This isn’t yer momma’s romance, kids.
I’d like to share some breaking news cross-posted by romance writer Tara Lain:
Hi everyone—
This was just posted on RRW about the new J R Ward book—
Hi guys, I just thought I’d share that earlier this morning the virtual signing opened for J.R. Ward’s Lover At Last (This is Blay and Qhuinn’s book, the male/male pairing). They reportedly doubled the number of books available for pre-order through the signing, and in under three hours more than half the books available were gone. Less than 8 hours later they’re saying they’re almost sold out and they are looking at possibly, for the first time ever, closing out a virtual signing in under a day.
Yep. It sold OUT!
: )
Tara is correct to be grinning from ear to ear, like all the rest of us M/M romance writers.
J.R. Ward is BIG NEWS in the paranormal and erotic romance field. She has thousands of dedicated fans, and she’s made her publishers a hell of a lot of money. She’s also been setting up this particular pairing for at least 3 books that I know of, weaving back-stories and plots. Readers on the pre-order are saying things like ‘I never read M/M, but OMG it’s Qhuinn and Blay so I have to read it!’
Ward’s formula would probably not work for an author who isn’t already market-tested. Having a vampire series during the height of the vampire craze didn’t hurt her either.
This isn’t the only M/M pairing coming to mainstream publishing this year, according to some scuttlebutt I’ve heard from agents and publishers. But it is the most dramatic and satisfying way to announce the M/M genre to the wider world.
Sure, Evangelical preachers are fanning the flames of homophobia in Africa. French protesters are marching against gay marriage. There’s an uneasy Culture War thrashing itself out in mainstream US forums, as old/conservative folks are clashing with young/liberal voters and consumers. But for most people under 30 in the US, sexual preference is a non-issue. Labels like ‘gay’ and ‘straight’ are blending into newer, more subtle, more encompassing outlooks.
The hope for M/M writers in general is that if Lover At Last works and gets good reviews upon its March e-book release, then those readers might be more inclined to seek out other M/M writers with less familiar universes and characters. It may or may not convince the bigger publishers that the market is viable, which is why most of us are hedging our bets with the e-publishers who’ve incubated the genre. We have Josh Lanyon and L.A. Witt, who should be celebrated as masters of gay noir and contemporary romance – but they and a few hundred other great writers are stuck in the M/M ghetto.
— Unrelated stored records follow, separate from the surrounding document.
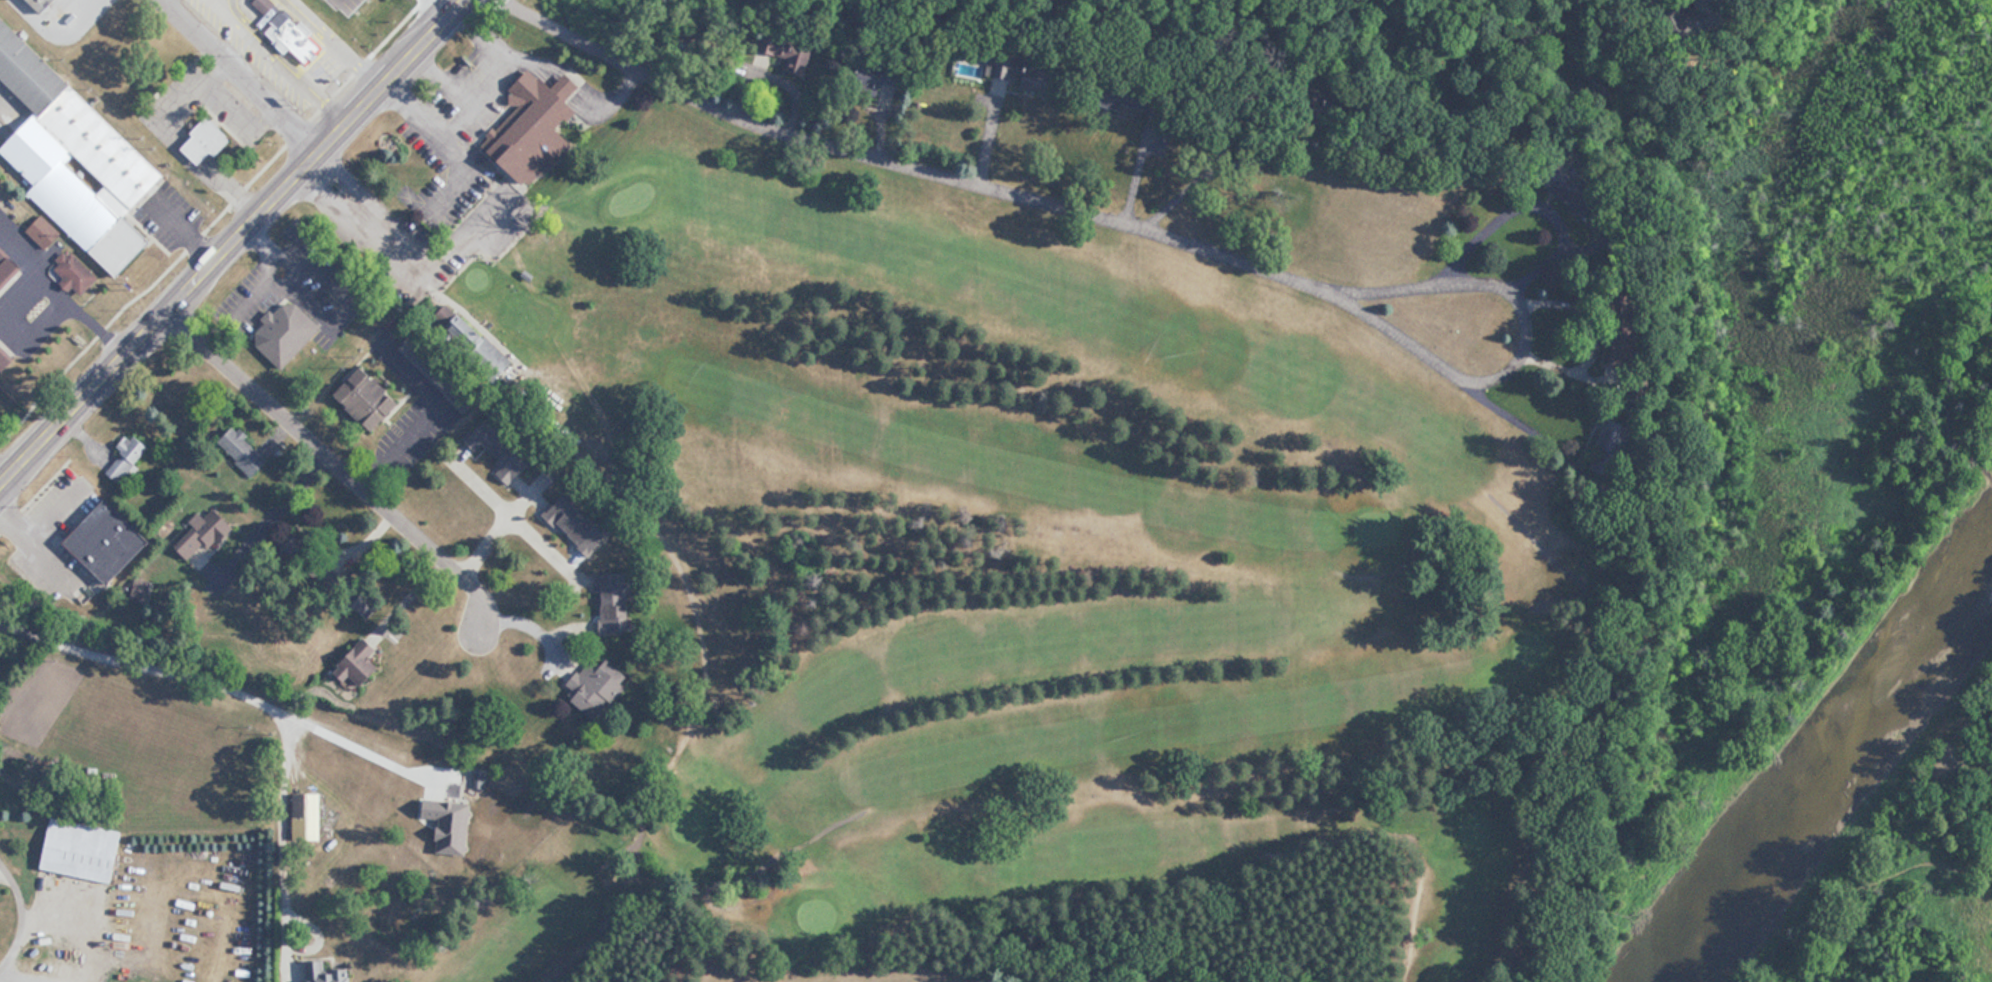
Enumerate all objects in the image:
building: (288, 32)
building: (793, 53)
road: (251, 72)
building: (1020, 73)
building: (883, 75)
building: (1128, 96)
parking lot: (461, 98)
building: (535, 126)
building: (206, 141)
building: (76, 157)
road: (926, 160)
building: (1554, 181)
road: (1535, 204)
building: (44, 232)
road: (229, 235)
building: (8, 268)
building: (75, 273)
road: (1412, 277)
building: (287, 332)
road: (1592, 334)
building: (5, 358)
building: (366, 395)
building: (489, 438)
building: (243, 452)
road: (334, 454)
building: (127, 456)
building: (514, 466)
road: (277, 503)
road: (504, 512)
building: (578, 524)
road: (541, 534)
building: (202, 536)
building: (108, 540)
park: (1010, 583)
building: (614, 602)
road: (531, 615)
road: (153, 661)
building: (360, 665)
building: (600, 686)
road: (369, 731)
river: (1828, 757)
road: (283, 825)
building: (82, 850)
building: (325, 973)

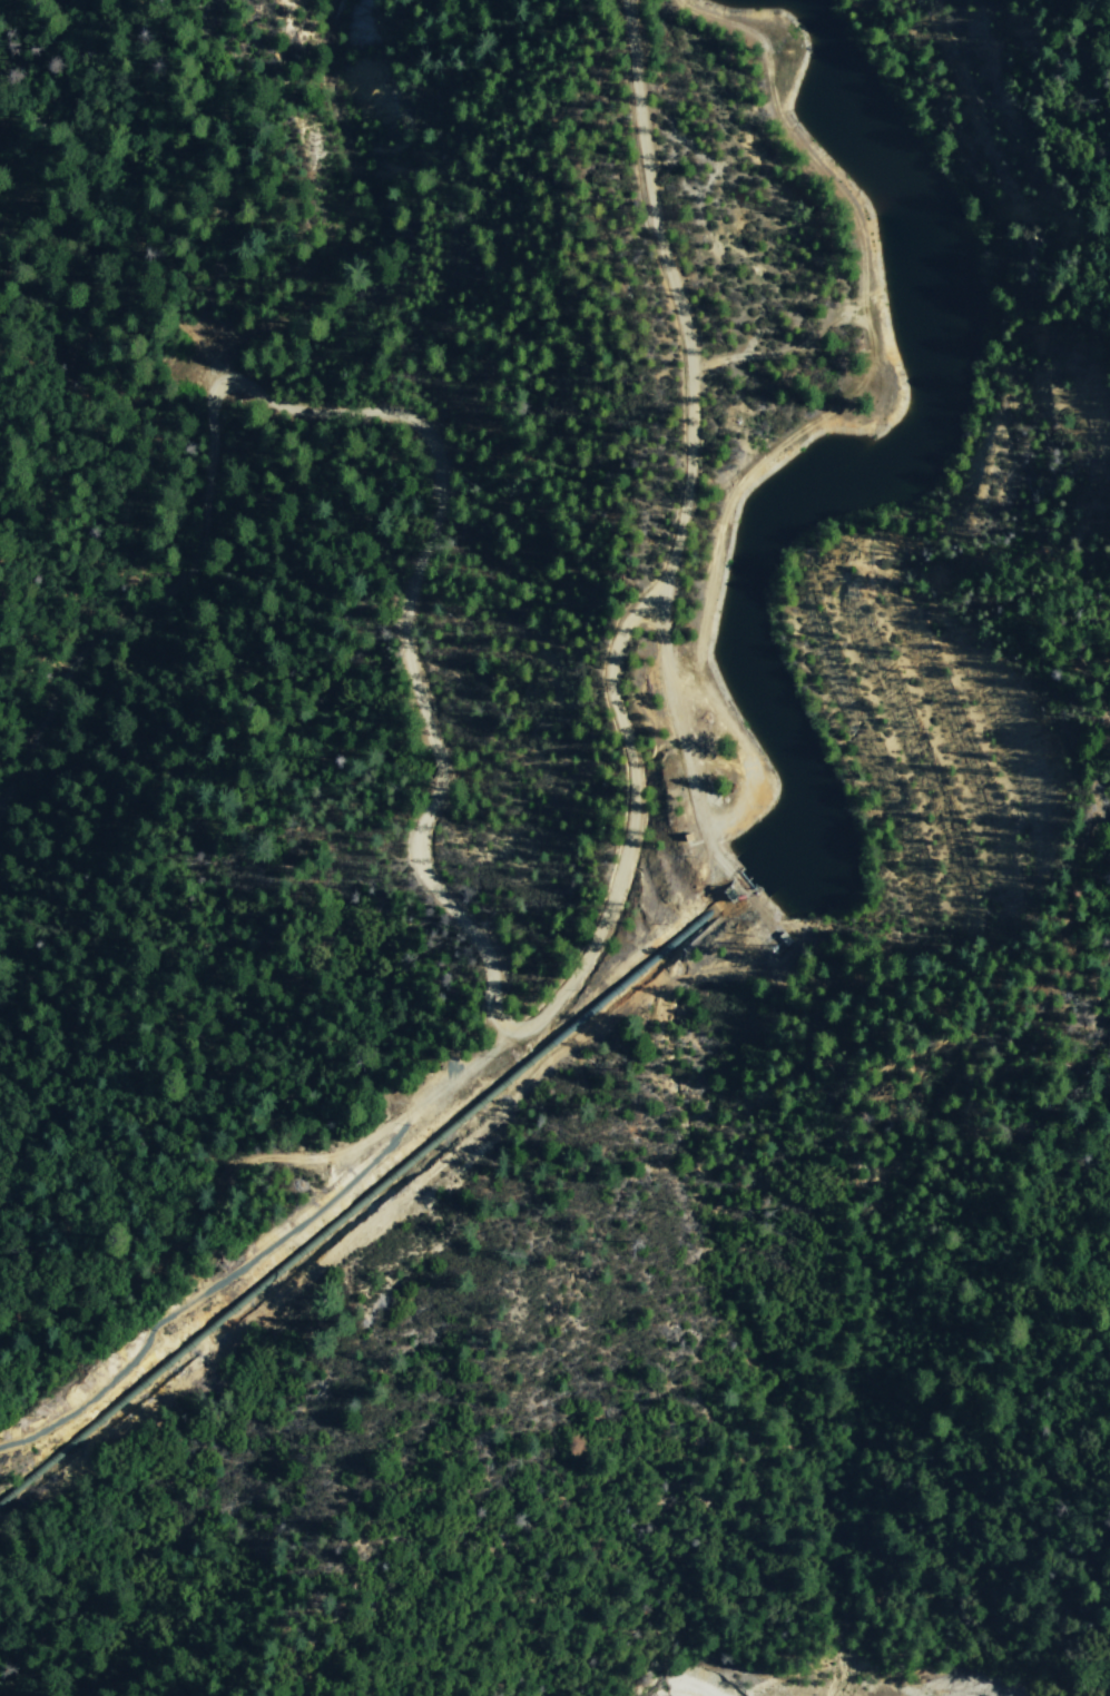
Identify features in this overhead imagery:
road: (152, 582)
road: (697, 792)
road: (597, 936)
I have a dog in this fight. I’ve been writing M/M romance since discovering Samuel R. Delany’s and Misty Lackey’s books in the early 90’s (there’s a dichotomy!) It took me years to write something that could be published. I’m not ashamed of the book that I sold to Loose Id last year. I’m thrilled to see even the relatively ‘mild’ M/M relationships in science fiction and fantasy books from Lynn Flewelling, Kate Elliott, Tanya Huff, N.K. Jemisin, and many others.
Readers from the M/M erotic romance community may not be as familiar with mainstream SF&F tropes, but they’ve been welcoming such treatments in erotic romance books for a few years. It’s no accident that most of the support is coming out of the paranormal romance community, and not SF&F. PR is new. It has little experience with the established tropes of a century of spec fiction, and less of the institutional and emotional baggage. Even the Romance Writers of America, a bastion of heterosexual normality at least as conservative as eHarmony.com, has been thawing and allowing LGBT romance writers into chapters and contests.
Less so, on the SF&F side. I’m still seeing a distinct resistance in the SF&F community, whenever M/M books are discussed. My erotic romance friends joke that we will never be up for a Hugo or a Nebula Award, even if we write spectacular SF&F – as long as we have that pesky graphic gay sex in our books. There’s a well-known writers’ contest that discourages gay content. In online writer’s forums, I’ve seen otherwise reasonable mainstream SF&F readers (and writers) become almost hysterically defensive when confronted by M/M themes. (Sometimes even sex, in general.) We suspect the main opposition is coming from the straightboy nerds who still consider SF&F to be their private hunting ground. I’ve had several agents tell me they wouldn’t touch such a mms, or even know how to market it. One of them even plaintively asked me to ‘stop wasting time’ and focus on more respectable romances. Or better yet, ditch the romance and just write epic fantasy.
I don’t only write guy-on-guy sex. I write M/F and even F/F – depending on the story and the characters. But as I’ve said before, when the sex is an integral part of the story, I will write about it.
So I couldn’t be happier to see Ward’s logical pairing of two much-loved male characters vindicated during the book’s first virtual signing. It means good things, people. You can be damned sure Signet and the other big publishers will be watching this debut as carefully as they watched Fifty Shades. If it looks like the general audience will accept M/M pairings, then the authors, agents, and publishers who support it are poised to make a killing.